** Data excerpts follows **
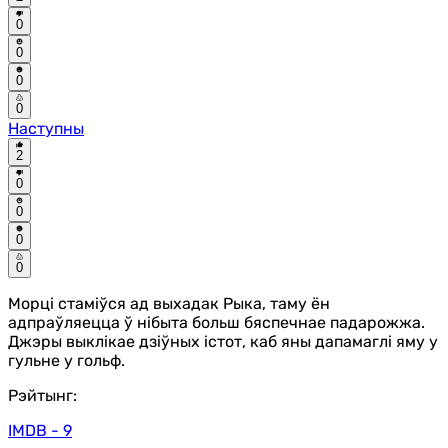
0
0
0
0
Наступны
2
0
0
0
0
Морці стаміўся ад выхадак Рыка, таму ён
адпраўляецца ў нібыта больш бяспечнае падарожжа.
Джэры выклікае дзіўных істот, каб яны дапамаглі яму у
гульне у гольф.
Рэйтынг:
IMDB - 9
** End of Data excerpts **
** Data excerpts follows **
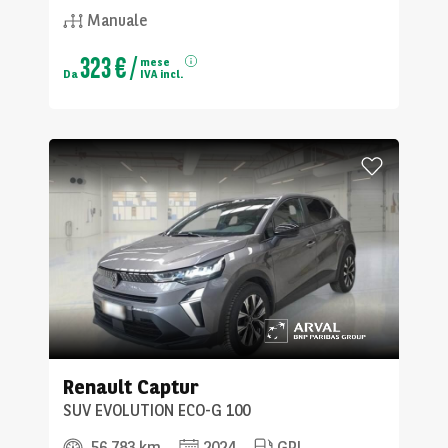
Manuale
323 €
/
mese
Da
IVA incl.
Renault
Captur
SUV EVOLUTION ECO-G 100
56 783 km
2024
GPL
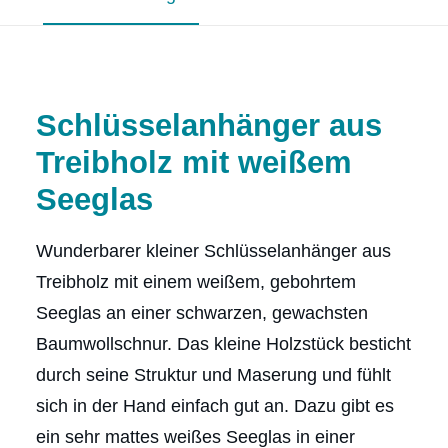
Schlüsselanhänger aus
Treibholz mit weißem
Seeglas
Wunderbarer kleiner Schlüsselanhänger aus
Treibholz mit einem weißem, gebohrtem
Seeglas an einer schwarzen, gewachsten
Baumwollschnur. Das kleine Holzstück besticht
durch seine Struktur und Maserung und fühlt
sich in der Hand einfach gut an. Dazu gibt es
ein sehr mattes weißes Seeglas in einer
** End of Data excerpts **
## Problem description
Using the records above, report each line with the string "Treibholz".

## Result of this exercise
Treibholz mit weißem
Treibholz mit einem weißem, gebohrtem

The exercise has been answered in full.